Sappers Patrick Azimkar and Mark Quinsey were shot in Antrim
Earlier in his adjourned bail application, the court heard that two masked gunmen fired more than 60 rounds at the victims before escaping in a waiting car.
It was later found partially burnt out in Randalstown, with forensic examinations carried out on the tip of a glove retrieved from the front passenger side of a vehicle said to have been purchased in the previous month.
Mixed profiles from up to three people were also found on a seatbelt buckle.
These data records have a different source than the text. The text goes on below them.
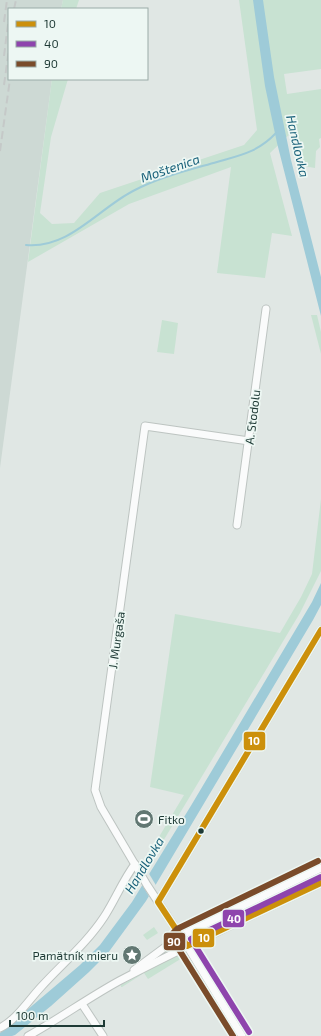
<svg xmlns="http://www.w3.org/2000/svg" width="321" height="1036" font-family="'Exo 2',sans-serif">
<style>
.built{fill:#cdd9d4}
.green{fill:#c8e2d2}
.water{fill:#9ecbd8}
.pier{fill:#e0e7e4}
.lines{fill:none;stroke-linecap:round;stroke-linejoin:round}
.stream{stroke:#9ecbd8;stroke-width:2}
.minor-casing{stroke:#bdc4c1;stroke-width:9}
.minor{stroke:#fafbfb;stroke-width:7}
.rail{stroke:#c5c9c8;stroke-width:2;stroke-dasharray:8 4;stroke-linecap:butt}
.bus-1-casing{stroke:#edf7f3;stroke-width:9}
.bus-2-casing{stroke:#edf7f3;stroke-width:9}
.bus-3-casing{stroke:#edf7f3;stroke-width:9}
.bus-1{stroke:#cc900b;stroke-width:6}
.bus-2{stroke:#8e44ad;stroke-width:6}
.bus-3{stroke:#7a4b2a;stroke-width:6}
.bus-dot{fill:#1e3a35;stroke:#edf7f3;stroke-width:1.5}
.labels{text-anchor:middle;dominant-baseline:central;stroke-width:3.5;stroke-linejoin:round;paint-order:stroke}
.street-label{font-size:12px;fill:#1e3a35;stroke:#edf7f3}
.poi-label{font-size:12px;fill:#1e3a35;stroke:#edf7f3;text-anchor:start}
.water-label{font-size:13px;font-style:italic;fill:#165f78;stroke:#edf7f3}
.line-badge{stroke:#edf7f3;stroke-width:1.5}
.badge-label{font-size:11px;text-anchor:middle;font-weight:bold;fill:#fff}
</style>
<rect width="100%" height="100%" fill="#e0e7e4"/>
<path class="built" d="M0 0H63L61 9H9V79H52L0 468Z"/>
<g class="green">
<path d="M63 0H79L76 9H61Z"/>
<path d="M239 0H321V69L284 74 287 94 321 89V138L319 139 320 147 316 151 315 168 303 166 294 130 270 153 292 236 272 233 265 278 217 273 231 167 129 204 28 262 52 79H68L51 137 40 213 52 224 74 223 100 193 244 145 257 130Z"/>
<path d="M311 315H317L321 332V354Z"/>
<path d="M162 320 178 323 174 354 157 352Z"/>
<path d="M321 499V571L300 613 147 868 144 862 184 795 150 787 175 614 280 633 301 597 312 574Z"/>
<path d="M306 879 309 885 196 939 192 933Z"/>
<path d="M154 927 158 933 147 940 143 935Z"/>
<path d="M177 941 179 942 180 946 146 965Z"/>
<path d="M178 954H185L187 955 148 979 144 973 122 987H121V985Z"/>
</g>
<g class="water">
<path d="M253 0H263L274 77 291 160 321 277V316L277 143 265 86Z"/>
<path d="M321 583V605L313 620 146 901 108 953 89 972 51 1006 15 1035 12 1036H0V1033L80 965 100 945 132 902 192 804 312 602Z"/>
</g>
<path class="pier" d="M148 872 157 887 150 898 141 883Z"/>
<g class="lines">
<path class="stream" d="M26 245C69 249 98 209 133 191 159 177 189 170 217 162 241 155 258 152 276 133"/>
<defs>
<g id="minor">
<path d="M237 525 266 309"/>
<path d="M158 902 321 630"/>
<path d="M134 970 180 936 321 868"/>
<path d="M82 1004 103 1036"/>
<path d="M0 1028C17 1019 28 1001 41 987 62 964 87 943 104 917 115 900 123 880 135 864"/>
<path d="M28 1036C59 1019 88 998 119 981 185 946 253 915 321 883"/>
<path d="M242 1036 187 946 147 885 101 807 95 790 145 426 249 441"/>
</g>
</defs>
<use href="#minor" class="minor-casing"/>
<use href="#minor" class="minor"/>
<g class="rail">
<path d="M14 9 16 0"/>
<path d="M4 22 7 0"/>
<path d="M4 56 9 16"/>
<path d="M4 85 9 49"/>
<path d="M0 151 10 79"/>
</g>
<defs>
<path id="bus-1" d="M321 630 158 902 187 946 321 883"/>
<path id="bus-2" d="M249 1032 191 939 321 877"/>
<path id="bus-3" d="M233 1036 173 940V933L177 929 318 861"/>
</defs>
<use href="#bus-1" class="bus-1-casing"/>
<use href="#bus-2" class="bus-2-casing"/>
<use href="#bus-3" class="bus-3-casing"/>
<use href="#bus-1" class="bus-1"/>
<use href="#bus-2" class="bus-2"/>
<use href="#bus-3" class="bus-3"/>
</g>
<defs>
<symbol id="stadium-disc" viewBox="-11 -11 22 22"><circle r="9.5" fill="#627772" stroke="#edf7f3"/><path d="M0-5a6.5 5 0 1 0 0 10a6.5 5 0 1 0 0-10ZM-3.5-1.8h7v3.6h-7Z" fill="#fff"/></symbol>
<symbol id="sight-disc" viewBox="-11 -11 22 22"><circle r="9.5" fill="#627772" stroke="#edf7f3"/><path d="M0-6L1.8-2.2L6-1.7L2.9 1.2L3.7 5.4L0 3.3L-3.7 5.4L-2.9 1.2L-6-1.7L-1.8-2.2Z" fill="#fff"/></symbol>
</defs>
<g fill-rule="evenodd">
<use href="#stadium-disc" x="133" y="808" width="22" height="22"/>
<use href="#sight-disc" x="121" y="944" width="22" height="22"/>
</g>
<circle class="bus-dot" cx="201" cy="831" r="3.5"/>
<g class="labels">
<g class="street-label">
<text transform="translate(252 417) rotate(-83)">A. Stodolu</text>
<text transform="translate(116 640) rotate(-82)">J. Murgaša</text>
</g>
<g class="poi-label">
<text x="158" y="819">Fitko</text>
<text x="118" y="955" text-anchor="end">Pamätník mieru</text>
</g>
<g class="water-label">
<text transform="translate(298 146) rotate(77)">Handlovka</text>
<text transform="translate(170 168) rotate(-19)">Moštenica</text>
<text transform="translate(144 865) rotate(-59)">Handlovka</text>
</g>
</g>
<g class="line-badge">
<rect x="243" y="731" width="23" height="20" rx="4" fill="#cc900b"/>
<rect x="222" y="909" width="23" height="19" rx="4" fill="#8e44ad"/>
<rect x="192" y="928" width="23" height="20" rx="4" fill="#cc900b"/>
<rect x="163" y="932" width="23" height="19" rx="4" fill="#7a4b2a"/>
</g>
<g class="badge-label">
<text x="254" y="745">10</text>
<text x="234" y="923">40</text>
<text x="204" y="942">10</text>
<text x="174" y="946">90</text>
</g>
<rect x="8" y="8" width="140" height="72" fill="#edf7f3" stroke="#9aaba7"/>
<rect x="16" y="21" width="20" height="6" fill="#cc900b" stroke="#9aaba7"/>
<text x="44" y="28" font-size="12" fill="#1e3a35">10</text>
<rect x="16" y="41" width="20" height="6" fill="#8e44ad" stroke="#9aaba7"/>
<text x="44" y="48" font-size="12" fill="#1e3a35">40</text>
<rect x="16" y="61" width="20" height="6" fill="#7a4b2a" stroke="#9aaba7"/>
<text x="44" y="68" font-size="12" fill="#1e3a35">90</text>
<path d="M10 1020v6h94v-6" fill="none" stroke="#1e3a35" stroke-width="2"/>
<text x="16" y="1020" font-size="12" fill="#1e3a35" stroke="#edf7f3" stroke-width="3" paint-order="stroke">100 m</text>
</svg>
A forensic scientist concluded that one of them could have come from Duffy, according to the prosecution.
Further searches of a glove compartment located the same type of ammunition used in the attack, while a bag found in the boot contained camouflage jackets, trousers and more bullets, the court heard.
Opposing bail, Crown counsel said: "This is also clearly one of the most serious offences to take place in this jurisdiction in 10 years.
"It involved two deceased and four seriously injured people."
Duffy's lawyer claimed only a tenuous case existed against the accused.
He argued that despite a preliminary inquiry being scheduled for next month, there was little chance of Duffy standing trial before next autumn.
The lawyer also raised issues around difficulties with legal aid to obtain a forensic expert, and pointed out that his client has not been charged with membership of any outlawed organisation.
He added: "Prior to the arrest of Mr Duffy for these offences as alleged Mr Duffy has never been charged, far less questioned, far less arrested, far less any finger of suspicion pointed by police giving rise to investigation into Mr Duffy in relation to dissident republican activity.
"Mr Duffy was himself subject to dissident republican threats in his past."
However, Mr Justice Weatherup ruled that the balance fell against releasing the accused due to a combination of the seriousness of the charges, the ongoing threat by the dissidents blamed, and the likely gravity of any new crimes that could be committed.